The contention that the conduct of PRISM involved a cooperative effort by three branches of government is quite tenuous. Executive Branch agencies are obviously at the center of the effort. Intelligence agencies proposed the mission, the president approved it, and the spy services conducted the operations. Beyond that the activities of the other branches occur only at the margins. The judiciary reviewed Prism for legality -- at least one of the FISC court orders has been leaked. But the court has been no zealous defender against abuse of surveillance powers -- of almost exactly 34,000 warrants requested since the 1979 creation of the FISC, only eleven have been denied. This court has been no check on executive power.

The Foreign Intelligence Surveillance Court has jurisdiction over the PRISM eavesdropping. As conventionally understood, the FISC is supposed to approve warrants when agencies pursue particular suspects and targets. The government should show probable cause and the surveillance authority requested is specifically delimited. But PRISM is open-ended and universal within broad categories. The target is an entire technological medium, not an individual or even group of suspects. No showing of probable cause can be made which imputes hostile intent to everyone who uses a telephone or email system. That is a fishing expedition which the FISC was explicitly intended to prevent. That the court may “limit” the eavesdropping by ordering it for set durations and then re-authorizing does nothing to avoid this basic problem. Whether the court acts properly in approving sweeping surveillance of a class of objects is an additional issue.

As for Congress, in the heat of the controversy the Obama administration offered the factoid that legislators have been briefed on these programs thirteen times. But “briefing” is not the same as oversight. A number of these briefings were restricted to the most senior senators and representatives. No staff work was possible. The other briefings were for the Senate and House intelligence committees, and there even the veracity of what was said can be questioned. Last March General James Clapper, the DNI, denied under direct questioning that the NSA was gathering any data on Americans. Clapper explained, when interviewed recently by NBC News, that he had answered that question “in the least untruthful manner possible.” Big Brother is here, today. Rather than scrubbing their eavesdropping program for abuses intelligence officials are demanding the scalp of the whistle-blower.

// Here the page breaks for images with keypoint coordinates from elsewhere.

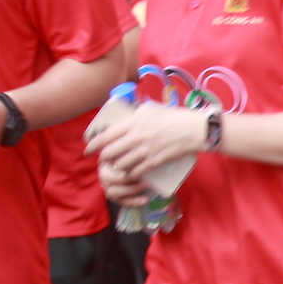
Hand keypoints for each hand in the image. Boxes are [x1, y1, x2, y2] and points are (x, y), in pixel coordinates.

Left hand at [90, 101, 204, 200]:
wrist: (194, 130)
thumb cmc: (174, 117)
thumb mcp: (150, 109)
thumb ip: (134, 115)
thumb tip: (122, 121)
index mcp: (133, 122)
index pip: (105, 136)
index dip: (93, 145)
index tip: (88, 149)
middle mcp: (135, 137)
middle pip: (110, 153)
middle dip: (104, 158)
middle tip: (104, 159)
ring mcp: (144, 151)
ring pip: (121, 164)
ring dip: (117, 167)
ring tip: (118, 166)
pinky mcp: (154, 162)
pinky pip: (135, 172)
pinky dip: (131, 174)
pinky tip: (131, 174)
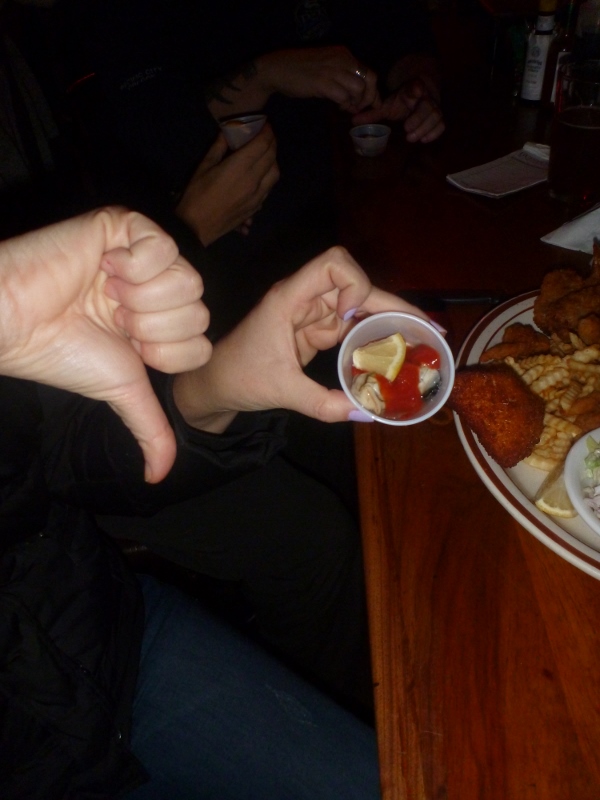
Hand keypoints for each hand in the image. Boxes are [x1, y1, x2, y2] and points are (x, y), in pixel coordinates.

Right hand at [0, 208, 209, 481]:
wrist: (18, 322)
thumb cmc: (63, 354)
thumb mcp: (121, 392)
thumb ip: (150, 429)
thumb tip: (158, 477)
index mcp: (161, 322)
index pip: (202, 340)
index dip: (166, 352)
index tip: (126, 345)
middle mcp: (158, 289)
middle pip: (200, 311)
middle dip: (151, 327)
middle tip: (112, 318)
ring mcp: (145, 256)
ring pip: (187, 281)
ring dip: (140, 298)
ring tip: (104, 294)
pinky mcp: (126, 226)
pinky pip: (163, 246)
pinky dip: (133, 265)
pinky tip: (103, 267)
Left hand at [173, 246, 429, 429]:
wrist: (215, 385)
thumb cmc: (238, 377)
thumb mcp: (282, 392)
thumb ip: (323, 404)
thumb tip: (366, 414)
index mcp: (290, 299)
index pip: (332, 263)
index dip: (354, 282)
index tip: (353, 318)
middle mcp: (304, 299)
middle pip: (356, 284)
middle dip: (391, 304)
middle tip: (428, 329)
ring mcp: (312, 314)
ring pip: (359, 305)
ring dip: (388, 320)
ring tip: (423, 341)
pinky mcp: (316, 331)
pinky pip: (352, 326)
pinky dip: (374, 336)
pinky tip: (396, 350)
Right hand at [176, 127, 279, 244]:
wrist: (196, 227)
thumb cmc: (196, 195)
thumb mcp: (204, 167)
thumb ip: (218, 148)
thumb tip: (227, 133)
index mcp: (240, 167)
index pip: (262, 144)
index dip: (267, 132)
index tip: (265, 124)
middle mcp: (254, 180)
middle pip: (272, 156)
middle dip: (272, 142)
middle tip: (267, 135)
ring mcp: (258, 195)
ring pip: (275, 173)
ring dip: (273, 160)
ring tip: (265, 154)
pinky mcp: (256, 207)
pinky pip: (269, 187)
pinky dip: (269, 176)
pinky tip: (261, 173)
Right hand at [258, 46, 379, 113]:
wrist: (277, 69)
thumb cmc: (299, 70)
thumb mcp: (325, 66)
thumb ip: (340, 75)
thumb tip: (354, 92)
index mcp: (343, 54)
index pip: (368, 71)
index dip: (373, 90)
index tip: (371, 103)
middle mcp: (341, 59)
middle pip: (369, 79)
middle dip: (368, 98)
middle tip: (359, 108)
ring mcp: (332, 70)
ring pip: (359, 89)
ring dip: (356, 103)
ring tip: (347, 108)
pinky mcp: (322, 83)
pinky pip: (343, 96)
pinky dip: (345, 105)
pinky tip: (339, 107)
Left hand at [352, 77, 443, 142]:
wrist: (422, 94)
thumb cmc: (402, 101)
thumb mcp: (388, 105)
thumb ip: (373, 113)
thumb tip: (353, 121)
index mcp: (412, 90)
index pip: (416, 87)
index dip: (416, 89)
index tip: (414, 92)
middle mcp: (425, 98)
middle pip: (428, 107)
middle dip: (418, 119)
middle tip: (406, 130)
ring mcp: (434, 108)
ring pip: (436, 116)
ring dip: (425, 128)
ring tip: (412, 138)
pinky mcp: (438, 118)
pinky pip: (441, 125)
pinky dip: (434, 133)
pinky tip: (423, 140)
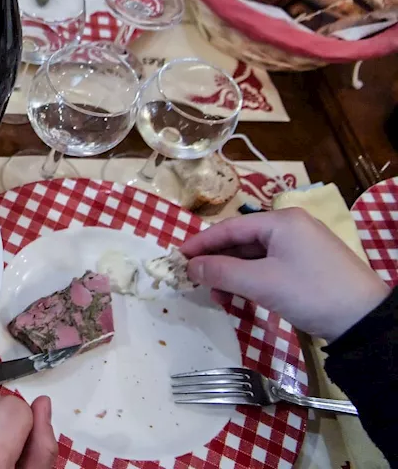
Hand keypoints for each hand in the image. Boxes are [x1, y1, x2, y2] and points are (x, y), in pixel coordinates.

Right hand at [181, 209, 390, 340]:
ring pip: (254, 256)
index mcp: (281, 221)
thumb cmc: (311, 292)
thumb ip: (220, 272)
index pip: (229, 227)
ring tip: (216, 295)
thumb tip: (189, 267)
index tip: (176, 259)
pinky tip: (239, 296)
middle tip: (192, 280)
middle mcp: (291, 227)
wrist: (365, 320)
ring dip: (232, 274)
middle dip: (216, 262)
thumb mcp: (261, 283)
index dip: (199, 243)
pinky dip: (251, 279)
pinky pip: (269, 266)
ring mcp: (302, 246)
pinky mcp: (309, 266)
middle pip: (241, 240)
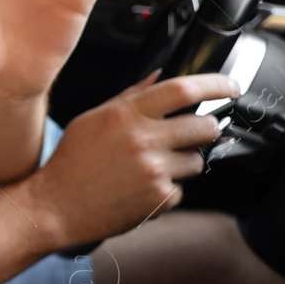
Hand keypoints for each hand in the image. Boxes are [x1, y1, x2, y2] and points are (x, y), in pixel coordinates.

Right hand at [19, 71, 237, 248]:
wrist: (55, 206)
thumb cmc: (71, 162)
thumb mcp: (91, 120)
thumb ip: (129, 97)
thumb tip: (158, 77)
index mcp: (125, 116)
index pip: (183, 90)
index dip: (215, 85)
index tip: (229, 87)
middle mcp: (143, 141)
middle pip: (205, 126)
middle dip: (206, 128)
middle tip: (192, 132)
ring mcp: (154, 171)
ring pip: (197, 160)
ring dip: (183, 162)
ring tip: (150, 167)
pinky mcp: (160, 198)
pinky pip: (181, 188)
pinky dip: (166, 188)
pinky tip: (140, 188)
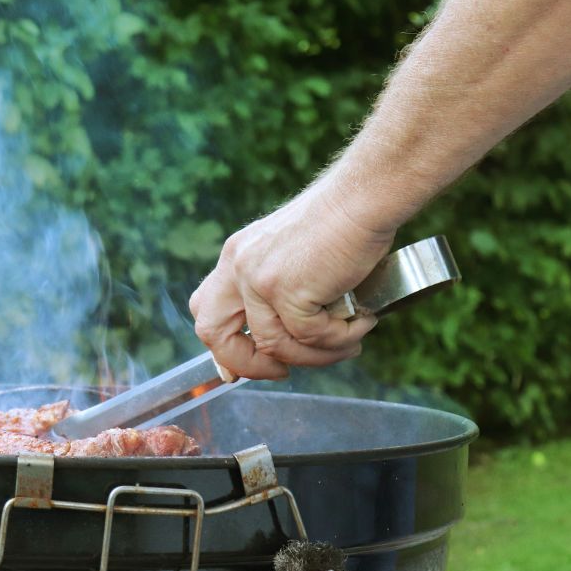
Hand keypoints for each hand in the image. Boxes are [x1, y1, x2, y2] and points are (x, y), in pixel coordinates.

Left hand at [188, 185, 394, 379]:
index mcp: (236, 257)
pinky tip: (362, 322)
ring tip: (349, 343)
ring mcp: (260, 278)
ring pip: (275, 345)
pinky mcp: (288, 289)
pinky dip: (340, 339)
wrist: (364, 197)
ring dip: (316, 356)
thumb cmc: (341, 224)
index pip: (206, 308)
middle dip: (247, 364)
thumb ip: (277, 287)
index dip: (219, 346)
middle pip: (213, 332)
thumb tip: (282, 338)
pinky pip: (310, 337)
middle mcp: (238, 266)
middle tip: (284, 373)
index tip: (243, 367)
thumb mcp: (292, 253)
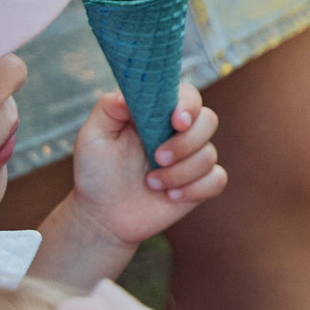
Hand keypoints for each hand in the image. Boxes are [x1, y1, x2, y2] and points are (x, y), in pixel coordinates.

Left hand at [67, 83, 226, 248]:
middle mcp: (180, 134)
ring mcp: (192, 159)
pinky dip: (194, 189)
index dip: (189, 105)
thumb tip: (128, 94)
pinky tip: (170, 196)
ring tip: (152, 183)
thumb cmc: (96, 173)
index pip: (188, 96)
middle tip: (157, 158)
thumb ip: (107, 109)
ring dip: (179, 173)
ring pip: (209, 155)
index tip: (176, 122)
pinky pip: (217, 180)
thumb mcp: (92, 138)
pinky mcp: (200, 185)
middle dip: (186, 143)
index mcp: (158, 116)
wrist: (101, 215)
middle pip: (209, 121)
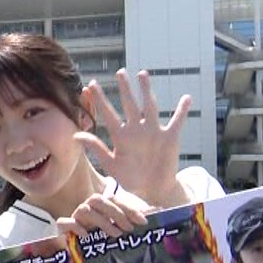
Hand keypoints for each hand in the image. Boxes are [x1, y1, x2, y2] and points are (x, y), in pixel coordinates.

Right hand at [57, 191, 151, 238]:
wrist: (82, 248)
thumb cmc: (107, 235)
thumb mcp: (124, 227)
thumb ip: (139, 218)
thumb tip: (159, 210)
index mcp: (102, 204)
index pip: (115, 200)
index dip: (129, 209)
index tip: (143, 221)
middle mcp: (88, 207)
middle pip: (98, 200)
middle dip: (116, 213)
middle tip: (129, 228)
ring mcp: (75, 216)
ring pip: (84, 210)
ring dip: (101, 221)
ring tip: (115, 234)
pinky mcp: (64, 228)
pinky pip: (65, 222)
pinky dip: (74, 227)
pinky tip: (86, 236)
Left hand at [75, 69, 191, 207]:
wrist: (152, 190)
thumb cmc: (130, 179)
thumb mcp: (111, 164)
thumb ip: (96, 148)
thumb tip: (75, 136)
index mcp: (121, 136)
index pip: (108, 113)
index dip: (99, 100)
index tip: (91, 85)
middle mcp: (136, 129)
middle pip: (129, 104)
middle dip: (125, 88)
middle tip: (120, 72)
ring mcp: (153, 131)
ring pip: (149, 106)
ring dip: (147, 91)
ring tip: (143, 74)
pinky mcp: (169, 137)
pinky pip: (177, 121)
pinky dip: (182, 111)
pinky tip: (186, 98)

Obama administration officials, including the president himself, defend the program as invaluable to the national security. President Obama said last week that PRISM makes “a difference in our capacity to anticipate and prevent possible terrorist activity.” Government officials point to one case in which PRISM helped derail a terrorist plot to bomb New York subways, and to one other where the NSA collection assisted in the criminal investigation of an attack (the Mumbai massacre in India) already carried out. This value (two cases) needs to be weighed against the chilling effect of authorities mounting surveillance of all citizens everywhere, gathering trillions of pieces of data. Proportionality is an issue. PRISM amounts to the open violation of the First and Fourth Amendments to the Constitution of the United States. That is a lot to weigh against the frustration of the New York subway plot which, incidentally, might also have been foiled by more conventional police and intelligence work. The Mumbai massacre investigation does not even belong in this discussion -- an after-the-fact criminal inquiry has nothing to do with prevention of terrorism.

The truth is that the terrorist threat is much diminished from what it was when the Patriot Act was adopted in 2001, or even from 2008, when amendments to that law opened the door to PRISM. It is legitimate to question whether this amounts to a checked, deliberative process.